Each day hundreds of Turks assemble along the Galata Bridge to hang their fishing rods over the balustrade and cast their lines into the waters of the Golden Horn below.

Some have been coming for decades, and no one has ever bothered to ask them for a licence.

But now the government in Ankara is making plans to do exactly that. A draft law calls for fines of 200 lira, about Dh360, for amateur anglers caught fishing without a permit.

“All they want is our money,” said Selim, who works in a supermarket and has been fishing off the bridge two or three times a week for the past 10 years.

He believes the government will use the income from the fines on non-licensed fishing simply to fill state coffers. His friend Ahmet, standing next to him on the bridge, agrees.

“I would not be surprised if you had to pay for the air you breathe next,” he said.

The Turkish prime minister, Recep Tayyip Erdogan, was a “dictator”, Ahmet said.

For many, fishing is not only a way of life, even in winter when icy winds lash the Golden Horn, but a way of catching fish for the dinner table.

But with fish stocks in Turkish waters dwindling, the government claims the law is designed to protect fish species.

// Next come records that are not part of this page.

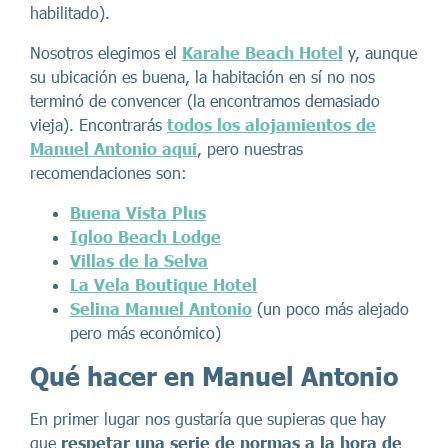
habilitado).
Nosotros elegimos el
Karahe Beach Hotel
y, aunque
su ubicación es buena, la habitación en sí no nos
terminó de convencer (la encontramos demasiado
vieja). Encontrarás
todos los alojamientos de
Manuel Antonio aquí
, pero nuestras
recomendaciones son:
Buena Vista Plus
Igloo Beach Lodge
Villas de la Selva
La Vela Boutique Hotel
Selina Manuel Antonio
(un poco más alejado
pero más económico)
Qué hacer en Manuel Antonio
En primer lugar nos gustaría que supieras que hay
que
respetar una serie de normas a la hora de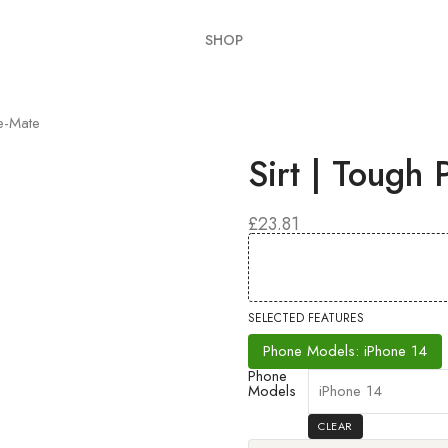
SHOP
e-Mate
Sirt | Tough
£
23.81
SELECTED FEATURES
Phone Models: iPhone 14
Phone
Models
CLEAR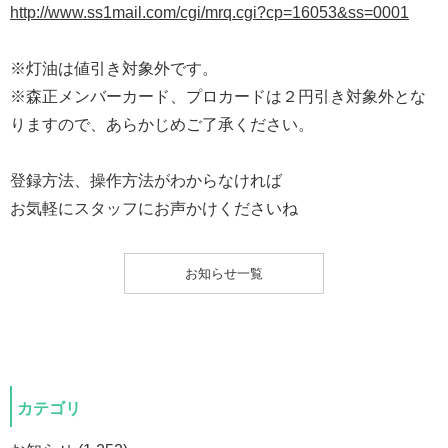
http://www.ss1mail.com/cgi/mrq.cgi?cp=16053&ss=0001
※灯油は値引き対象外です。
※森正メンバーカード、プロカードは２円引き対象外とな
りますので、あらかじめご了承ください。
登録方法、操作方法がわからなければ
お気軽にスタッフにお声かけくださいね
お知らせ一覧
カテゴリ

The new law also calls for all fishermen aged between 18 and 60 to undergo a mandatory training course to educate them about fishing.

In theory, Turks already need a government licence for non-commercial fishing. But only a few anglers bother to obtain the permit from local authorities, said Serkan Inanc, the president of a fishermen’s organisation called the Association of Nature-Loving Amateur Anglers.

Mr Inanc said the obligatory licence was largely ignored because of a lack of government control. “I have been fishing for 25 years and I have never been asked to show my licence,” he said.

According to the draft law of the agricultural ministry in Ankara, which is also responsible for fishing, angling without a licence will no longer be tolerated. The draft, posted on the ministry’s website, calls for a fine of 200 lira for hobby fishermen caught without a permit. That is about 25 per cent of Turkey’s monthly minimum wage, the standard income for millions of Turks.

The ministry has not said how the law will be enforced or when the draft will be submitted to parliament. But Mr Inanc, the president of the fishermen’s association, said he expected the law to take effect within the next few months.

While most of the fishermen on the Galata Bridge are opposed to the new law, some say it is a good idea.

Erol Deniz, 60, a retired clerk, said the law would encourage fishermen to learn more about fish. “People should know something about what they are doing,” he said. “After all, we have to protect the sea” from overfishing.

For a body of water in the middle of a city of 15 million people, the Golden Horn, a bay of the Bosphorus strait on Istanbul’s European side, is surprisingly clean thanks to clean-up efforts by the municipality.

“Today the water is much cleaner than it was 10 years ago,” Mr Deniz said. He said the Golden Horn had at least seven different kinds of fish.

As he spoke, he pulled an istavrit, a kind of mackerel, out of the water and put the fish, still flapping around, into a bucket filled with salt water.

“I rarely go home with an empty bucket,” he said.

Mr Deniz said he was able to make some money from time to time by selling some of his fish to passers by, a practice that is officially illegal but commonplace on the bridge.

For Mr Deniz, who does not have a fishing licence, a life without fishing on the Galata Bridge a few times a week would be unthinkable.

“Even as a boy, I was watching people here on the bridge and said to myself that one day I would like to be one of them,” he said.